第二,什么叫「合理」或「适度」的渴望?我们说节制使人合理地,或说按照事物真实状况,来渴望并享受愉悦。可这究竟是什么意思?上章已提过德行位于中道,所以节制的人渴望并享受愉悦,不会太多也不会太少。这固然有意思,但它并不直接告诉我们,究竟多少食物、性、酒精或其他某种愉悦活动才算太多或太少。正如那一章所说,若不对所讨论的具体活动作更详细的探究,就不可能作出如此精确的界定。第六章会以饮酒为例来做这件事。

This raises the second question, namely, what constitutes a reasonable, or moderate, desire? In the above definition, temperance is said to dispose us to enjoy and desire pleasures reasonably, or in accordance with the way things are. What exactly is that? In the last chapter’s examination of virtue in general, we saw that virtue lies in the mean. So the temperate person desires and enjoys pleasures not too much and not too little. While this is interesting, it does not help us specify exactly what constitutes too much or too little food, or sex, or alcohol, or some other pleasurable activity. As noted in that chapter, such exact specification is impossible without a more detailed inquiry into the particular activity under consideration. We will do this with alcohol in chapter 6.

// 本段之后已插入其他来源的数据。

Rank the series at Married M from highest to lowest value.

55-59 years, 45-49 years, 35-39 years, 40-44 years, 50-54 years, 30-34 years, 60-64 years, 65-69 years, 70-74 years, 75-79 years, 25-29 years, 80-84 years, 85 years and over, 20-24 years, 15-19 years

不过,我们可进一步回顾第一、二章,稍微多谈谈如何思考什么是不合理或不适度。我们在那里主张,人一生中有各式各样的目标或欲望。它们是什么,以及它们彼此之间如何排列或排序,会形成我们的性格。请回想第二章的三角形图像。我们所追求的目标,理想上应当有序排列,引导我们走向真正幸福的生活。愉悦活动无疑也属于这个星群。若某种愉悦愿望取代了我们自称更重要的目标或目的,或者取代了我们本应看得更重要的目标或目的,就可以称之为不适度或不合理。举个明显的例子,如果一个人每天玩十小时电脑游戏,他显然是在让这种愉悦取代生活中的其他目标——一天就那么多小时!也许学业被搁在一旁,或与朋友共度的闲暇时间、运动、健康饮食被挤掉。无论具体是哪一种,这都不合理,因为这个人选择把某种好玩但终究没那么重要的东西,提升到生命中其他更有价值的目标之上。我们说这种欲望不符合事物的真实状况,是因为我们假定那些其他目标确实比玩电子游戏更重要,尽管他的欲望未能反映出这种对事物的真实评估。

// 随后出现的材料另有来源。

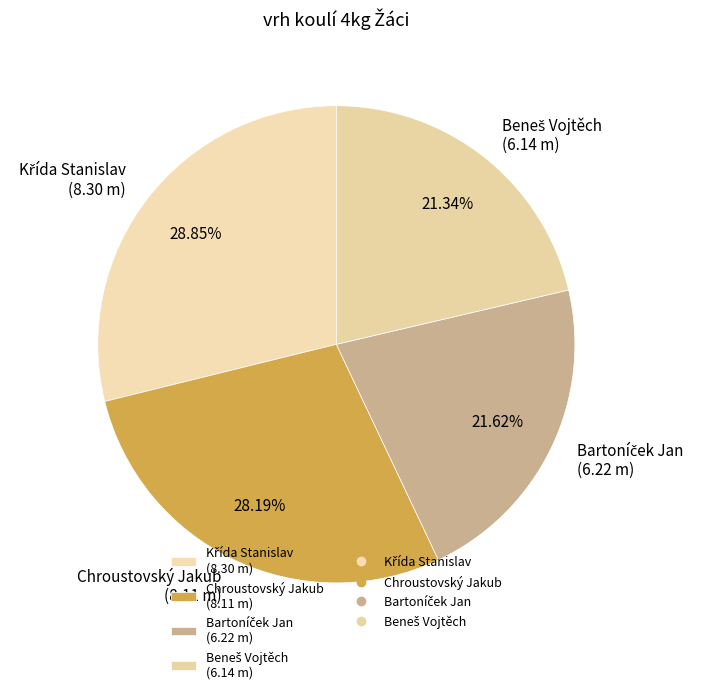

Does any single category account for the majority?

No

But perhaps we can say a bit more about how to think about what is unreasonable or immoderate by looking back further to chapters 1 and 2. There we claimed that people have all sorts of different purposes or desires in life. What they are, and how they are ordered, or prioritized, in relation to each other forms our character. Recall the triangle image from chapter 2. Hopefully, the purposes we seek are ordered so as to guide us to a genuinely happy life. Pleasurable activities surely fit into this constellation. Our desires for pleasurable activities can be called immoderate or unreasonable either when they displace goals or purposes we claim to hold more important, or when they displace goals or purposes we should hold more important. To use an obvious example, if someone is playing ten hours of computer games per day, he is clearly allowing that pleasure to displace other purposes in life—there are only so many hours in a day! Perhaps studying falls by the wayside, or leisurely time with friends, or exercise, or healthy eating. Whichever the case may be, this is unreasonable, since the person chooses to elevate something fun but ultimately not that important above other more worthy goals in life. We say this desire is not in accord with the way things really are, under the assumption that those other goals really are more important than playing video games, even though one’s desires fail to reflect that truthful evaluation of things.

同理,过度或极度不足的饮食也会影响健康;性行为会妨碍与他人的健康关系;饮酒会损害友谊或家庭责任。这些愉悦活动之所以变得不合理,或不符合事物的真实状况,并不是因为它们是禁忌,会招来某人的不赞成。相反,是因为它们把对一个人的幸福和美好生活而言较不重要的东西,抬升到真正重要的东西之上。这里举的都是明显的「不节制」例子,要真正画一条界线区分何时跨入不节制,需要结合上文所说的更多具体内容。此处仅需明白:节制使人能够合理地,或说按照事物的真实状况,渴求并享受愉悦。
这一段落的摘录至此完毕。